You won’t need a caching mechanism on every single page because it would ultimately be a waste of server resources. For large media files such as videos it would be a good idea to keep the streamed data in cache memory where possible. Then if somebody wants to re-watch the video or stream audio later in the day it won’t require an active connection.
Ignore Scaling and Simply Maintain
One extremely simplified way to look at the scalability issue is by not even considering the idea of “scaling” horizontally or vertically. When you hit traffic numbers that are crashing your server and you need more than a dedicated machine, even then you should figure out a multi-server setup or virtualized machines in the cloud.

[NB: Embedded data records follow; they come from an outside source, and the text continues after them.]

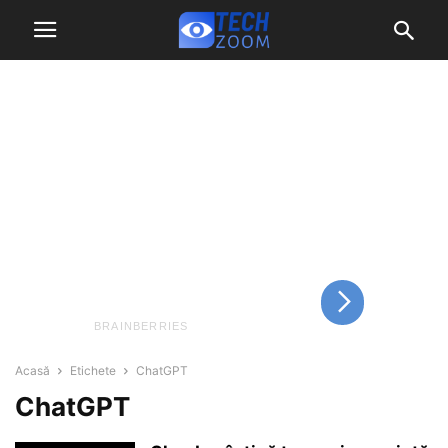
Acasă
Etichete
ChatGPT
ChatGPT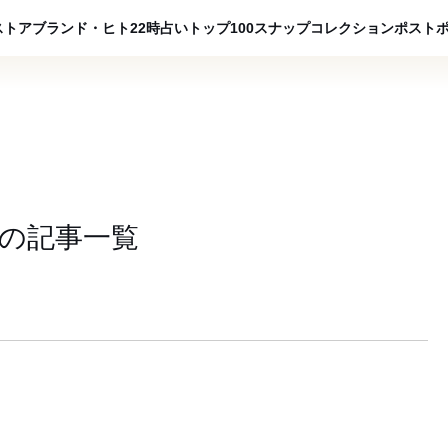
ADVERTISING
ストア
ブランド・ヒト
22時占い
トップ100
スナップ
コレクション
ポスト
の
記事一覧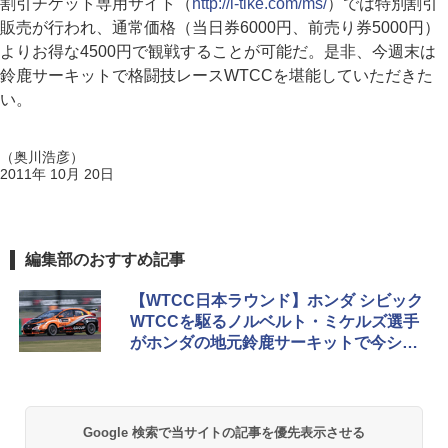
割引チケット専用サイト（
http://l-tike.com/ms/
）では特別割引
販売が行われ、通常価格（当日券6000円、前売り券5000円）
よりお得な4500円で観戦することが可能だ。是非、今週末は
鈴鹿サーキットで格闘技レースWTCCを堪能していただきた
い。
（奥川浩彦）
2011年 10月 20日
編集部のおすすめ記事
【WTCC日本ラウンド】ホンダ シビック
WTCCを駆るノルベルト・ミケルズ選手
がホンダの地元鈴鹿サーキットで今シー
ズン初優勝
Google 検索で当サイトの記事を優先表示させる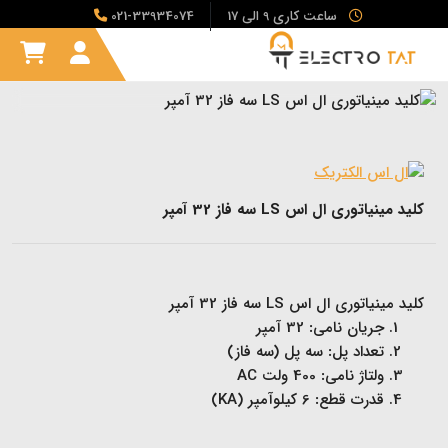
ساعت کاری 9 الی 17
021-33934074
کلید مینیاتوری ال اس LS سه فاز 32 آمپر
کلید مینیاتوری ال اس LS سه فاز 32 آمپر
جریان نامی
:
32 آمپر
تعداد پل
:
سه پل (سه فاز)
ولتاژ نامی
:
400 ولت AC
قدرت قطع
:
6 کیلوآمپر (KA)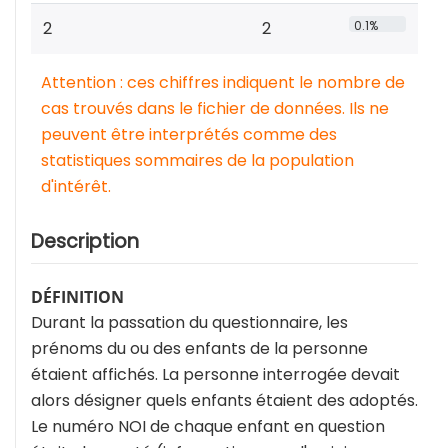
2
2
0.1%
Attention : ces chiffres indiquent le nombre de
cas trouvés dans le fichier de données. Ils ne
peuvent être interprétés comme des
statistiques sommaires de la population
d'intérêt.
Description
DÉFINITION
Durant la passation du questionnaire, les
prénoms du ou des enfants de la personne
étaient affichés. La personne interrogée devait
alors désigner quels enfants étaient des adoptés.
Le numéro NOI de chaque enfant en question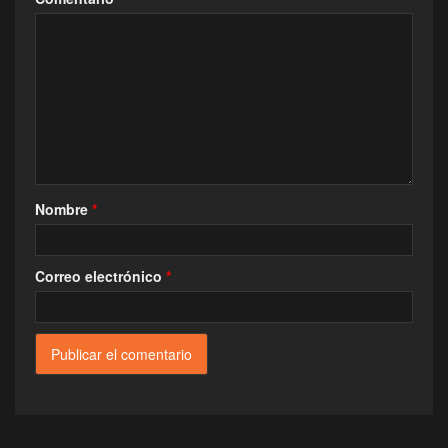
Nombre
*
Correo electrónico
*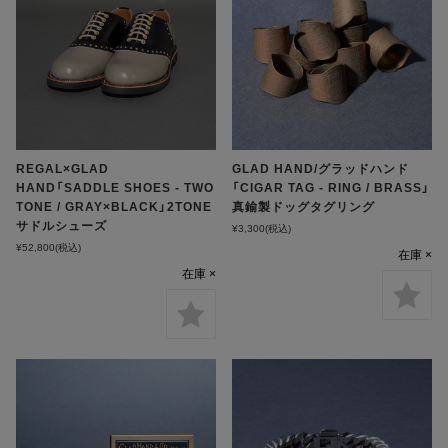
REGAL×GLAD
GLAD HAND/グラッドハンド
HAND「SADDLE SHOES - TWO
「CIGAR TAG - RING / BRASS」
TONE / GRAY×BLACK」2TONE
真鍮製ドッグタグリング
サドルシューズ
¥3,300
(税込)
¥52,800
(税込)
在庫 ×
在庫 ×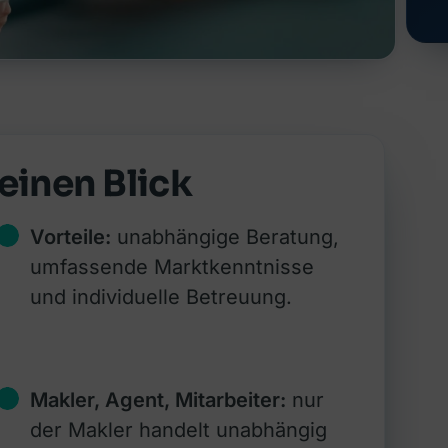
einen Blick
Vorteile:
unabhängige Beratung,
umfassende Marktkenntnisse
und individuelle Betreuung.
Makler, Agent, Mitarbeiter:
nur
der Makler handelt unabhängig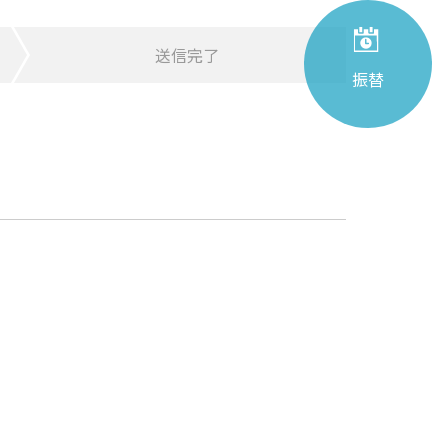
送信完了
振替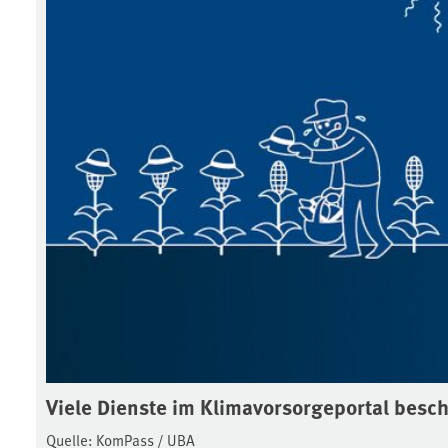
Viele Dienste im Klimavorsorgeportal besch
Quelle: KomPass / UBA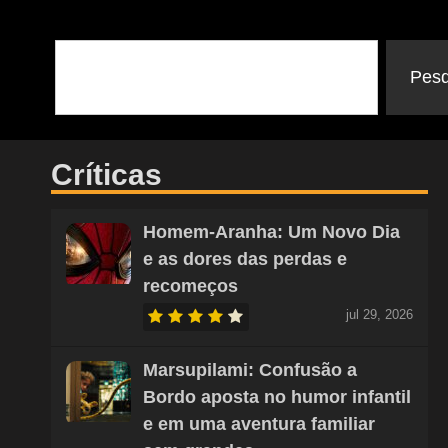
Pesq
Críticas
Homem-Aranha: Um Novo Dia
e as dores das perdas e
recomeços
jul 29, 2026
Marsupilami: Confusão a
Bordo aposta no humor infantil
e em uma aventura familiar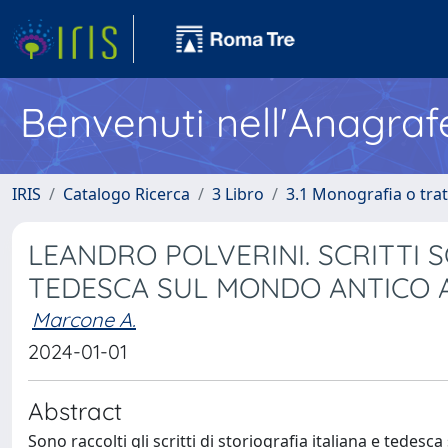
Benvenuti nell'Anagraf
IRIS
Catalogo Ricerca
3 Libro
3.1 Monografia o trat
LEANDRO POLVERINI. SCRITTI S
TEDESCA SUL MONDO ANTICO 
Marcone A.
2024-01-01
Abstract
Sono raccolti gli scritti di storiografia italiana e tedes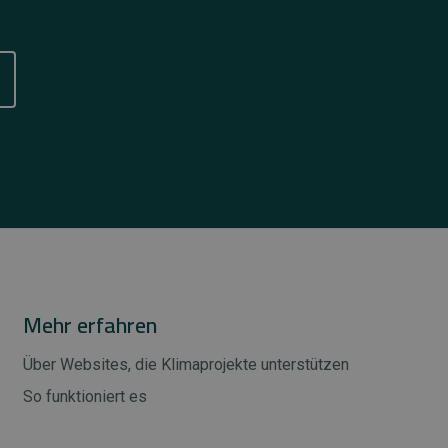
Mehr erfahren
Über Websites, die Klimaprojekte unterstützen
So funktioniert es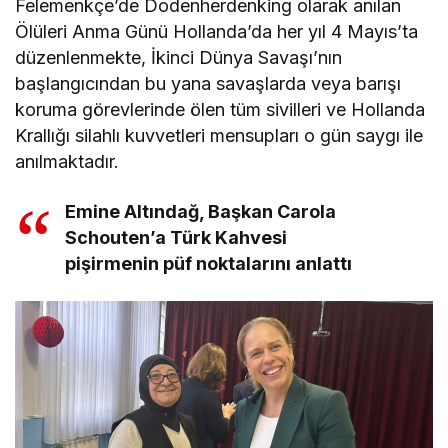
Felemenkçe’de Dodenherdenking olarak anılan
Ölüleri Anma Günü Hollanda’da her yıl 4 Mayıs’ta
düzenlenmekte, İkinci Dünya Savaşı’nın
başlangıcından bu yana savaşlarda veya barışı
koruma görevlerinde ölen tüm sivilleri ve Hollanda
Krallığı silahlı kuvvetleri mensupları o gün saygı ile
anılmaktadır.
Emine Altındağ, Başkan Carola
Schouten’a Türk Kahvesi
pişirmenin püf noktalarını anlattı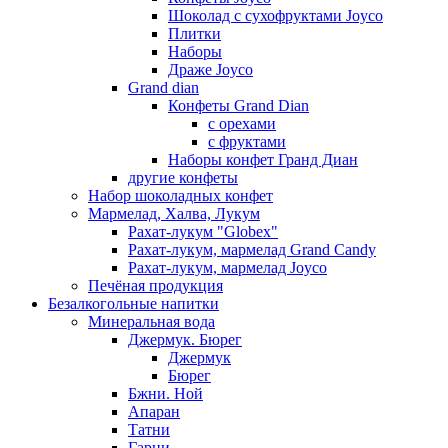
Шоколад с сухофруктами Joyco
Плитки
Наборы
Драже Joyco
Grand dian
Конфеты Grand Dian
с орехами
с фруктами
Наборы конфет Гранд Диан
другие конфеты
Набор шоколадных конфет
Мармелад, Халва, Лукум
Рахат-лукум "Globex"
Рахат-лукум, мармелад Grand Candy
Рахат-лукум, мармелад Joyco
Печёная продукция
Безалкогольные напитки
Минеральная вода
Джермук. Бюрег
Джермук
Бюрег
Бжни. Ной
Апаран
Татни
Гарни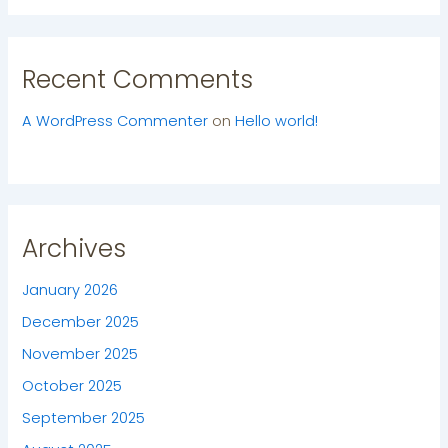
Recent Comments
A WordPress Commenter
on
Hello world!
Archives
January 2026
December 2025
November 2025
October 2025
September 2025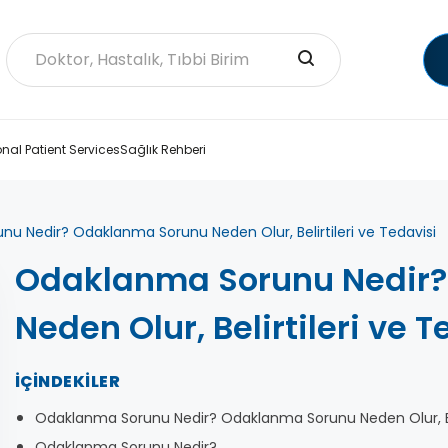
onal Patient Services
Sağlık Rehberi
u Nedir? Odaklanma Sorunu Neden Olur, Belirtileri ve Tedavisi
Odaklanma Sorunu Nedir
Neden Olur, Belirtileri ve T
İÇINDEKILER
Odaklanma Sorunu Nedir? Odaklanma Sorunu Neden Olur, Beli
Odaklanma Sorunu Nedir?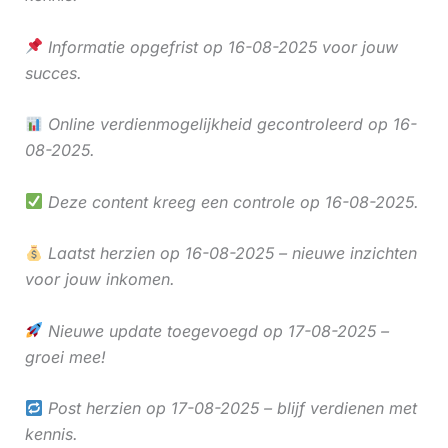
Informatie opgefrist op 16-08-2025 voor jouw
succes.
Online verdienmogelijkheid gecontroleerd op 16-
08-2025.
Deze content kreeg een controle op 16-08-2025.
Laatst herzien op 16-08-2025 – nieuwe inzichten
voor jouw inkomen.
Nieuwe update toegevoegd op 17-08-2025 –
groei mee!
Post herzien op 17-08-2025 – blijf verdienen met
kennis.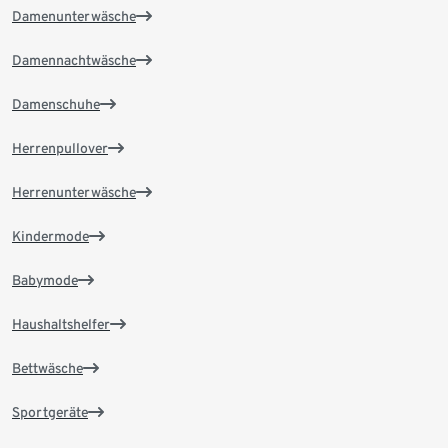
Damenunterwäsche
Damennachtwäsche
Damenschuhe
Herrenpullover
Herrenunterwäsche
Kindermode
Babymode
Haushaltshelfer
Bettwäsche
Sportgeräte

High-class scaling as with Twitter or Instagram does not need to happen with the majority of websites.
But every single website should follow guidelines of maintaining the status quo. Give your server the best environment to serve website files without getting too clogged up on HTTP requests. Maintaining frontend HTML/CSS is a lot easier if you know how to build proper structures right from the beginning. Chances are you won’t need to edit these files very much unless you’re fixing bugs or redesigning a new layout.
Backend files will take a bit more finesse and research to understand common practices. Naming conventions are big with stuff like classes, functions, includes, and 3rd party scripts. And honestly it may be worthwhile to learn a micro-framework such as Silex or Symfony. Both libraries are great examples for newer developers to learn very good programming habits and best practices.
But your methods of maintainability will change depending on the current project at hand. You will need much less time to build a simple small business website compared to an eCommerce shop. Gauge each situation for its strengths & weaknesses before planning a development strategy. You may be pleasantly surprised by how impactful a little preemptive brainstorming can be to affect your entire workload.
Not all of these tips will be useful for every project but it’s worthwhile to spend a bit of time contemplating these ideas on your own. Consider what fallacies you may run into on your frontend or backend systems. There isn’t often a way to prepare for issues in advance other than understanding what may go wrong and solutions to possibly fix the problem.
If you end up working with alternative open source CMS solutions then scaling will certainly be much easier. Products like WordPress and Drupal have a community of developers who are very intelligent about the inner workings of the codebase. Use this knowledge to help solve problems and don’t be afraid of getting in touch with other developers to answer more specific questions.